### Given exercise 1
Reproduce the passage of the garage essay word for word, starting at "But for some" and ending at "times. Sad? Absolutely.".
### Given exercise 2
According to the garage essay, what share of local emergency management directors were women in 2000?

### Text segment
◆ ◆ ◆ ◆ ◆
The Three Days I Hated My Father
- Eddy Weiss
- Mar 26
- 4 min read
There are three days out of every year I hated my father. It’s a terrible thing to say, I know. But it’s the truth.

It happened every summer, usually in July, when the heat was unbearable and all I wanted was to be a kid; skip rocks at the creek, play soccer, do anything other than what was about to happen. Because like clockwork, my father would swing open the garage door and yell.
With his job as a firefighter and his calling in ministry, the garage became a kind of time capsule of our family’s chaos. It was where everything we owned, broke, forgot about, or “put away” ended up. There were shelves, racks, hooks, and workbenches, but they were buried under a year’s worth of neglect.
Those three days? They were mandatory. “All hands on deck.” Everything—and I mean everything came out of the garage and into the driveway. Then the organizing began. No shade. No excuses. We worked under the hot sun, sweating and griping while Dad barked orders. When we finished, the garage looked like a showroom. Everything had a place. You could eat off the floor.
And what was left in the driveway? A pile. A pile of things we once believed had value. Things we had saved, clung to, thought were important. Things that, under the light of day, were revealed for what they were… junk. They went to the curb.
It took me years to understand that lesson.
Emergency Management’s Garage Door Just Flew Open

Emergency management, as an industry, is standing in the driveway right now.
We’re in a moment where the garage door has flung open, and a lot of people who’ve been throwing things into the dark without a second thought are now being forced to look at the mess they helped make.
This industry, by its very nature is full of Alpha males. Statistically, according to FEMA's workforce data and studies from the U.S. Bureau of Labor Statistics, roughly 70-75% of emergency managers are male, although that number is slowly shifting. Women are rising in leadership roles across the country, from municipal emergency coordinators to state directors, and they’re not just “holding their own”; they’re leading with strategy, collaboration, and adaptability. In 2000, less than 20% of local emergency management directors were women. By 2020, that number had nearly doubled and continues to climb.
But for some of the old guard… especially the “Alpha male” types, this change is not inspiring. It’s threatening. Entertaining to watch? At times. Sad? Absolutely.
◆ ◆ ◆ ◆ ◆
### Stored records
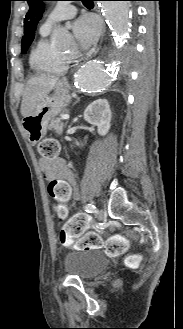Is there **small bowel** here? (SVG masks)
<instances>
[{"instance_id":"obj_1","label":"small bowel","mask_w":183,"mask_h":329,"mask_svg":"<svg viewBox=\"0 0 183 329\" xmlns=\"http://www.w3.org/2000/svg\"><path fill=\"white\" fill-rule=\"evenodd\" d=\"M40 168L47 182L45 188L50 194L52 208H58L56 218H73L71 208H77L78 184L74 172L64 166L61 160L40 161ZM89 224V223H88ZM66 247L73 246V240H61Z\"/></svg>"}]
</instances>
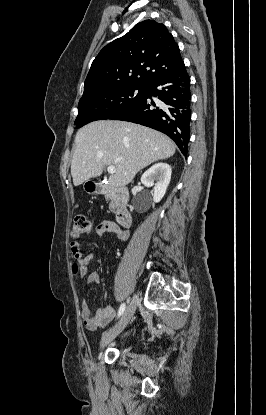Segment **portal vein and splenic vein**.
Segmentation results:
<instances>
[{
	"mask_svg": "<svg viewBox=\"0 0 266 415\" xmlns=\"http://www.w3.org/2000/svg\"><path fill=\"white\" fill-rule=\"evenodd\" d=\"M107 171H108L109 174H114L116 172V169L113 165H109L107 167Z\"/></svg>",
	"mask_w": 266,
	"mask_h": 415,
	"instance_id": "obj_1",
	"label": "portal vein and splenic vein"
}]
</instances>
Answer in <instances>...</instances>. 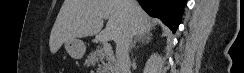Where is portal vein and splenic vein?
I'll return each mask as SVG.
<instances>
[{
    "instance_id": "18ae733b",
    "label": "portal vein and splenic vein",
    "mask_w": 244,
    "mask_h": 73,
    "mask_svg": "<svg viewBox=\"0 0 244 73\" xmlns=\"http://www.w3.org/2000/svg\"><path fill=\"white\" fill-rule=\"evenodd\" d=\"M103 50L106 53L111 52V50H112L111 45L107 42L103 43Z\"/></svg>"
}]
</instances>
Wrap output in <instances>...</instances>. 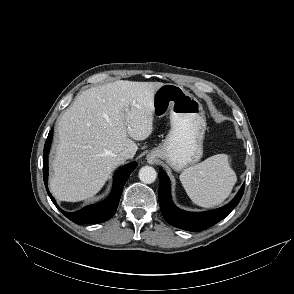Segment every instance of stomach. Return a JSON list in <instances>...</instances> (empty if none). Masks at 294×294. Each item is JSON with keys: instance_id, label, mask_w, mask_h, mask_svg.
Here are the masks:
<instances>
[{"instance_id": "obj_1", "label": "stomach", "mask_w": 294, "mask_h": 294, "mask_svg": "<svg viewBox=\"0 0 294 294\" xmlns=\"http://www.w3.org/2000/svg\"><path fill=\"white\" fill-rule=\"evenodd\" d=\"M170 113L171 129L165 140L147 156L165 160L175 171L197 163L203 154L206 118L202 104L183 87L166 83L153 95V114Z\"/></svg>"}]
</instances>
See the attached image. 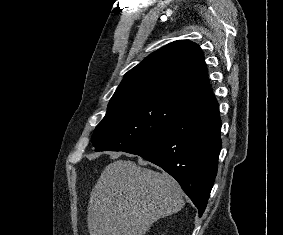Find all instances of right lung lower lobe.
<instances>
[{
  "label": "right lung lower lobe",
  "mask_w": 283,
  "mask_h": 235,
  "mask_svg": "<svg viewBox=\"0 0 283 235\" xmlns=\"http://www.w3.org/2000/svg\"><path fill=\"white\" fill-rule=\"evenodd\" d=\"M220 131L219 105L211 92L187 103L162 133L124 152L139 155L172 175L201 217L217 173Z\"/></svg>",
  "instance_id": "98d812e1"
}]
</instances>
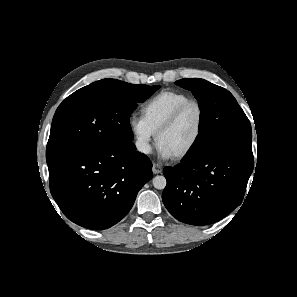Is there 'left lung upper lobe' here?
Listing matches in <instances>:
<instances>
[{"label": "left lung upper lobe", "instance_id": "obj_1", "mask_svg": "<svg viewBox=\"0 0 297 297\" xmlns=\"http://www.w3.org/2000/svg\"><path fill=\"white\" fill-rule=\"evenodd\" d=\"M175 83L192 91L201 111L200 135L186 158L211 151H226L253 159L250 122L229 91L198 78Z\"/></svg>", "mask_w": 297, "mask_h": 297}]
</instances>
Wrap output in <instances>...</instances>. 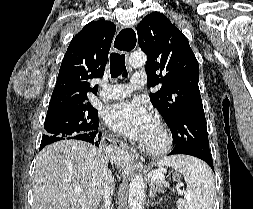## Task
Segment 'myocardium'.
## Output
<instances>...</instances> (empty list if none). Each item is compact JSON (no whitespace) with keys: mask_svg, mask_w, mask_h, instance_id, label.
Listing matches in <instances>:
<instances>
[{"mask_svg":"<svg viewBox=\"0 0 253 209\" xmlns=\"http://www.w3.org/2000/svg\"><path fill=\"white\" fill-rule=\"evenodd\" d=\"M155 124L158 126L160 129L162 139L159 145L157 146H149L143 142L140 143L139 147L140 149L145 152L146 154L152 155V156H157L164 154L167 152L171 145H172V135L169 127L167 124L160 118H156L154 120Z\"/></svg>","mask_w":253,"mask_h":209,"instance_id":"obj_1","label":"myocardium"}]
</instances>
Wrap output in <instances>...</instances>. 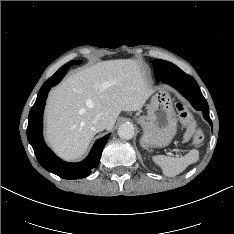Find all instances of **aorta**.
Segmentation results:
<instances>
[{"mask_svg":"<svg viewBox=\"0 0 234 234\" xmlns=\"http://www.w3.org/2000/svg\"><path fill=\"white\" fill-rule=\"evenodd\" d=\"M118 135L123 140H130L134 136V127L132 124L125 123L118 128Z\"/></svg>","mask_w":234,"mask_h":234,"instance_id":"aorta-1","label":"aorta"}]
</instances>
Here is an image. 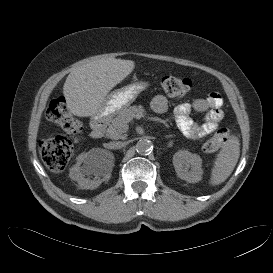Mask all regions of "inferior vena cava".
Returning <instances> with one entry per match:
<instances>
[{"instance_id": "602c4592", "label": "inferior vena cava", "mask_w": 273, "mask_h": 273, "mask_svg": "<svg viewBox=\"0 0 273 273\" xmlns=\"http://www.w3.org/2000/svg\"><path fill=\"white\" fill-rule=\"evenodd\" d=\"M126 146L125 142H121V141H116V142H111L110 147L112 149H121L123 147Z\"/></svg>"}]
</instances>
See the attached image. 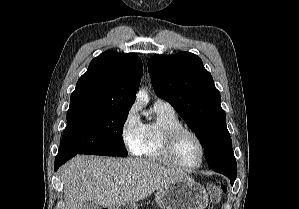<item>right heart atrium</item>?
Returning a JSON list of instances; mask_svg holds the SVG:
<instances>
[{
  "instance_id": "obj_1",
  "label": "right heart atrium",
  "mask_w": 299,
  "mask_h": 209,
  "mask_svg": "<svg viewBox=\"0 0 299 209\" xmlns=\"http://www.w3.org/2000/svg\"><path fill=\"white\" fill-rule=\"evenodd\" d=\"M142 122L137 114L136 107H131L121 124V138L126 149L135 153L141 140Z\"/></svg>"
}]
</instances>
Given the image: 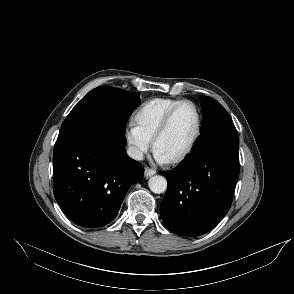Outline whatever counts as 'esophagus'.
<instances>
[{
  "mask_svg": "<svg viewBox=\"0 0 294 294\" xmlns=\"http://www.w3.org/2000/svg\"><path fill=\"white\" fill-rule=\"evenodd\" d=\"M156 174V171L150 167H145V170H144V176L146 178H149L151 177L152 175Z\"/></svg>",
  "mask_w": 294,
  "mask_h": 294,
  "instance_id": "1",
  "label": "esophagus"
}]
</instances>
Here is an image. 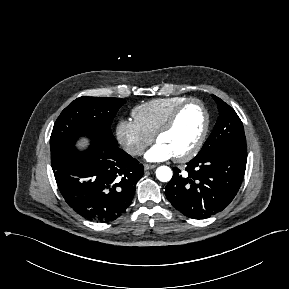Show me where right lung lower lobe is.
I'll return each instance as SVG.
<instances>
[{
	"instance_id": "obj_1",
	"label": "right lung lower lobe",
	"mask_w": 289,
	"mask_h": 289,
	"mask_svg": "<svg viewBox=\"0 0 289 289\" xmlns=\"http://www.w3.org/2000/svg\"><path fill=\"white\" fill-rule=\"evenodd\" d=\"M52 169L67 204L96 222L113 221L122 215L144 173L136 159L100 141H93L85 152H66Z\"/></svg>"
}]
</instances>
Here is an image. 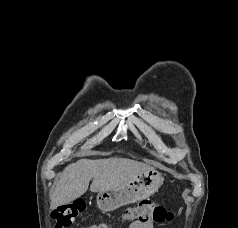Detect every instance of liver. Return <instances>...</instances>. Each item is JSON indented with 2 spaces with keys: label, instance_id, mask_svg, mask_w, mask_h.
<instances>
[{
  "label": "liver",
  "instance_id": "obj_1",
  "mask_svg": "<svg viewBox=\"0 0 238 228\" xmlns=\"http://www.w3.org/2000/svg\"><path fill=\"white\" fill-rule=\"evenodd\" d=\"M153 167L132 159H80L68 165L51 194V209L68 204L82 196L90 186L92 192L109 191L121 187L139 174Z\"/></svg>",
  "mask_w": 238,
  "mask_h": 228
}]
</instances>
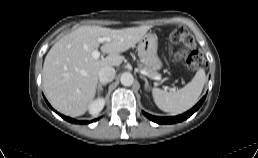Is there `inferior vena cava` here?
Here are the masks:
<instances>
[{
    "mask_svg": "<svg viewBox=\"0 0 258 158\" xmlns=\"http://www.w3.org/2000/svg\"><path fill=\"white\" fill-rule=\"evenodd\" d=\"M116 72L113 67H103L98 72V78L102 83H109L115 78Z\"/></svg>",
    "mask_w": 258,
    "mask_h": 158,
    "instance_id": "602c4592",
    "label": "inferior vena cava"
}]
</instances>
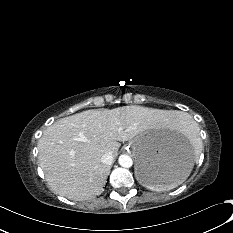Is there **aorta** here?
<instances>
[{"mask_svg":"<svg viewBox=\"0 0 233 233\" xmlns=\"http://www.w3.org/2000/svg\"><path fill=\"white\" fill-rule=\"evenodd\" d=\"M118 162L124 168H130L133 165L132 158L129 155H120Z\"/></svg>","mask_w":233,"mask_h":233,"instance_id":"obj_1","label":"aorta"}]
</instances>
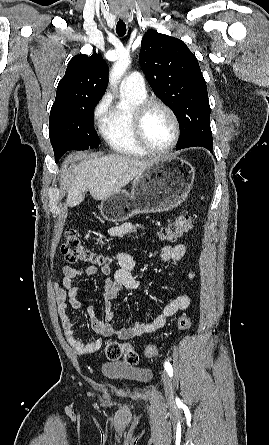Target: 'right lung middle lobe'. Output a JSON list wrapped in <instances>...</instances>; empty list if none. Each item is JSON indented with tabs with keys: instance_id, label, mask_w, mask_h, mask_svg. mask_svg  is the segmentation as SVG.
<instances>
[{
	"instance_id": "1",
	"label": "right lung middle lobe",
	"mask_w": 269,
	"mask_h": 445,
	"mask_svg": "<svg viewBox=\"0 0 269 445\" xmlns=\"http://www.w3.org/2000/svg\"><path fill=\"white\" fill-rule=\"evenodd\" d=\"M100 99L54 102L50 112L49 136L56 162L68 150L96 148L101 143L94 128L93 112Z\"/></svg>"
}]
</instances>
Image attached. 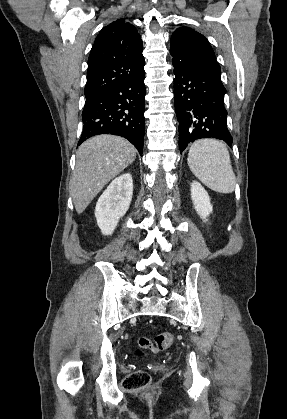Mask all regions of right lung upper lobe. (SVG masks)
Here are the masks:
<instances>
[{"instance_id":"obj_1","label":"right lung upper lobe","mask_w":287,"mask_h":419,"mask_svg":"<svg viewBox=\"0 0 287 419\" xmlns=\"http://www.w3.org/2000/svg\"><path fill=\"white\" fill-rule=\"evenodd\" d=\"M143 44L135 27L118 19L95 39L88 59L86 99L144 71Z\"/></svg>"}]
</instances>
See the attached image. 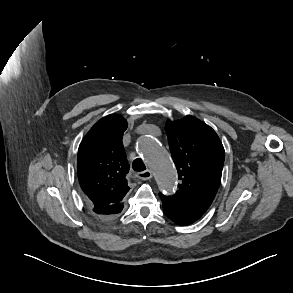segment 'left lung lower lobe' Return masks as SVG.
<instances>
[{"instance_id":"obj_1","label":"left lung lower lobe","mask_w":293,"mask_h":293,"mask_svg":"<svg viewBox=\"0 0 293 293\" xmlns=\"http://www.w3.org/2000/svg\"><path fill=\"white\" fill-rule=\"evenodd\" d=\"M159 196L162 200L164 213L178 225H189L203 215L181 204L172 197L164 196L161 193H159Z\"/></svg>"}]
</instances>
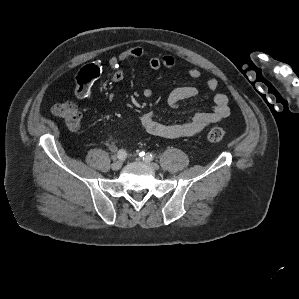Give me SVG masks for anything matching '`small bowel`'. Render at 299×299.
<instances>
[{"label": "small bowel", "instance_id": "c3829d8e", "mask_svg": "<svg viewBox=\"0 0 299 299\" xmlns=\"http://www.w3.org/2000/svg\"><path fill=\"white\" fill-rule=\"evenodd\" d=\"M131 58H146L149 68L157 71L162 67L171 68L174 66V58L170 55L157 56L149 53L142 47L136 46L129 48L118 56H113L109 60V65L112 69V81L121 82L124 79V65ZM101 72L100 66L92 63L84 66L76 77L75 96L79 100H87L91 96L92 83L99 77ZM192 79L201 77V71L197 68H192L188 72ZM218 87V81L214 78L207 81V88L210 91H215ZM199 88L195 86H180L171 91L168 96V104L176 108L179 104L187 99L193 98L199 94ZM152 89L146 87L143 90L145 97L152 96ZM214 107L208 112H198L189 120L181 123L167 124L160 122L154 113L146 112L140 117V125L148 134L175 139L180 137L194 136L203 131L207 126L217 123L226 118L230 114L229 99L224 93H215L213 96ZM112 151L116 150L115 146H111Z\"/></svg>", "mask_w": 299, "mask_h": 299}]
</instances>
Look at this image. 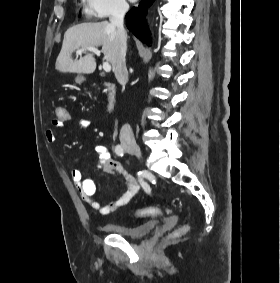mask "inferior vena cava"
<instances>
[{"mask_svg": "<svg viewBox=\"0 0 280 283\" xmlns=\"http://www.w3.org/2000/svg\"><path fill=\"white\" fill-rule=\"evenodd\" d=\"M129 10V5L122 1L116 4L110 17V25L115 27L119 35L120 48L115 68V76L120 84L128 80V71L126 67L127 35L123 26L124 16ZM120 142L123 145H136L133 131L129 124L122 126L120 130Z\"/></svg>", "mask_w": 280, "mask_h": 283, "instance_id": "602c4592", "label": "inferior vena cava"}]
</instances>
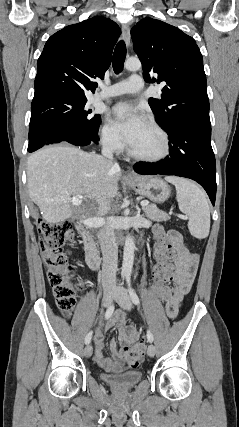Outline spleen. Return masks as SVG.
Instances as JSON below:
<instances>
[{"mask_svg":"<svg viewBox=\"0 0 239 427\" xmlns=\"http://www.w3.org/2000/svg\"><path fill=\"white\" fill-rule=\"evenodd\" d=\"M176 188L179 209L189 219L188 228L192 236L204 239L210 230V209L205 192L194 182L176 176L165 177Z\"/></svg>","mask_w":239,"mask_h":427,"instance_id":"spleen-1","label":"spleen"}]
</instances>
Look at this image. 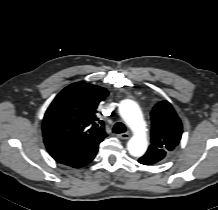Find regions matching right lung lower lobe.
<instances>
[{
    "label": "right lung lower lobe",
    "instance_id": "1",
    "mask_svg": "<svg viewBox=\"0 0 218 210\" xmlns=\"http://www.w3.org/2000/svg\"><path fill=\"white\" fill-rule=\"evenodd\" d=\"M44 143L50 155L59 163L80 168L90 163L98 152V143L77 144L69 140L47 137Z\"/></svg>",
    "mask_w": 218,
    "mask_h": 210
}]
</instances>
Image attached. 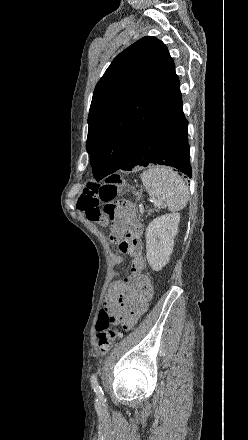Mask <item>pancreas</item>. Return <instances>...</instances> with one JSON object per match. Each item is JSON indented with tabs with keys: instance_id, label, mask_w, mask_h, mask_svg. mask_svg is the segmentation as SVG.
I'll list each match as a JSON object with an SVG mask.
<instances>
[{
	"instance_id": "pancreas-1",
	"label": "pancreas",
	"mask_w": 248,
	"mask_h": 440,
	"mask_svg": "<svg viewBox=\"0 0 248 440\" xmlns=\"http://www.w3.org/2000/svg\"><path fill=\"white\" fill-rule=\"evenodd\" d=\"M154 211V209H150L149 211H148V213L150 214V213H152Z\"/></svg>"
}]
</instances>
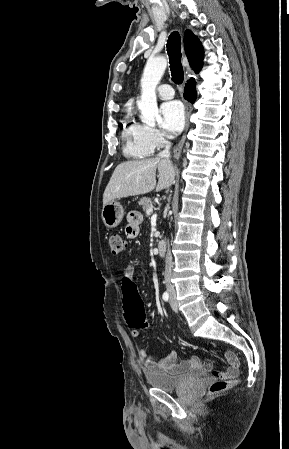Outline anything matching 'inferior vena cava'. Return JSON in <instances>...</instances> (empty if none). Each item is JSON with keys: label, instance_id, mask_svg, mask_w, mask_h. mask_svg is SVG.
Instances as JSON below:
<instances>
[{"label": "inferior vena cava", "instance_id": "1", "mask_svg": "<svg viewBox=\"0 0 289 449\" xmlns=\"http://www.w3.org/2000/svg\"><path fill=\"white\" fill-rule=\"evenodd\" d=\"M158 156L160 158H164V159L170 158V142H166L165 149L163 151H161ZM172 266H173L172 255H171V252L168 251L166 260H165L164 278H165L166 289L170 293L175 292L174 286L171 283Z\"/></svg>", "mask_w": 289, "mask_h": 449}]
</instances>
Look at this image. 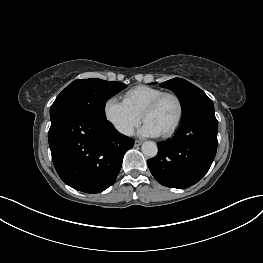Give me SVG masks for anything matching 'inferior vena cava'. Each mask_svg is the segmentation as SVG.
Listing matches in <instances>:
<instances>
[{
	"label": "inferior vena cava",
	"mask_w": 263,
	"mask_h": 263,
	"mask_svg": "<svg viewBox=\"0 0 263 263\" xmlns=\"http://www.w3.org/2000/svg\"><path fill=\"white\" fill-rule=\"evenodd\" d=\"M126 134H127V135H132V134H133V129H132V128L128 129L127 132H126Z\"/></svg>",
	"instance_id": "inferior-vena-cava-1"
}]
</instances>
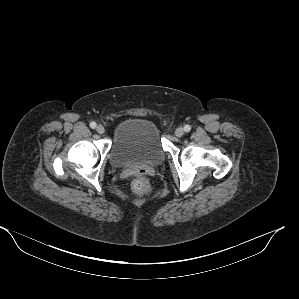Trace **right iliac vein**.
Instances as JSON below:
<instances>
[{"mask_svg": "<svg viewBox=\"0 0 299 299\" xmlns=\"http://www.w3.org/2000/svg\"><path fill=\"white\" fill-rule=\"evenodd\" d=\"M96 131H97L99 134H103V133L105 132V128H104V126H102V125H98V126L96 127Z\"/></svg>", "mask_w": 299, "mask_h": 299, "instance_id": "obj_1", "label": "right iliac vein"}]
</instances>
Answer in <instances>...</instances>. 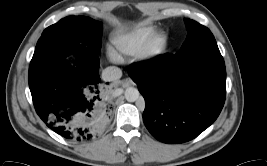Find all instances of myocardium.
Wrapping results in <instances>:
<instances>
[{"instance_id":"obj_1","label":"myocardium","mask_w":267,"mask_h":166,"mask_svg":"<svg viewBox=\"0 0 267 166\" xmlns=\"http://www.w3.org/2000/svg\"><path fill=\"white\" fill-rule=\"evenodd\" d=\"M168 44V34L165 31H157L139 51L138 57L145 61L156 60L166 52Z\"/></svg>"}]
</instances>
◆ ◆ ◆ ◆ ◆
### Worked answer 1
But for some of the old guard… especially the “Alpha male” types, this change is not inspiring. It’s threatening. Entertaining to watch? At times. Sad? Absolutely.

### Worked answer 2
Less than 20%.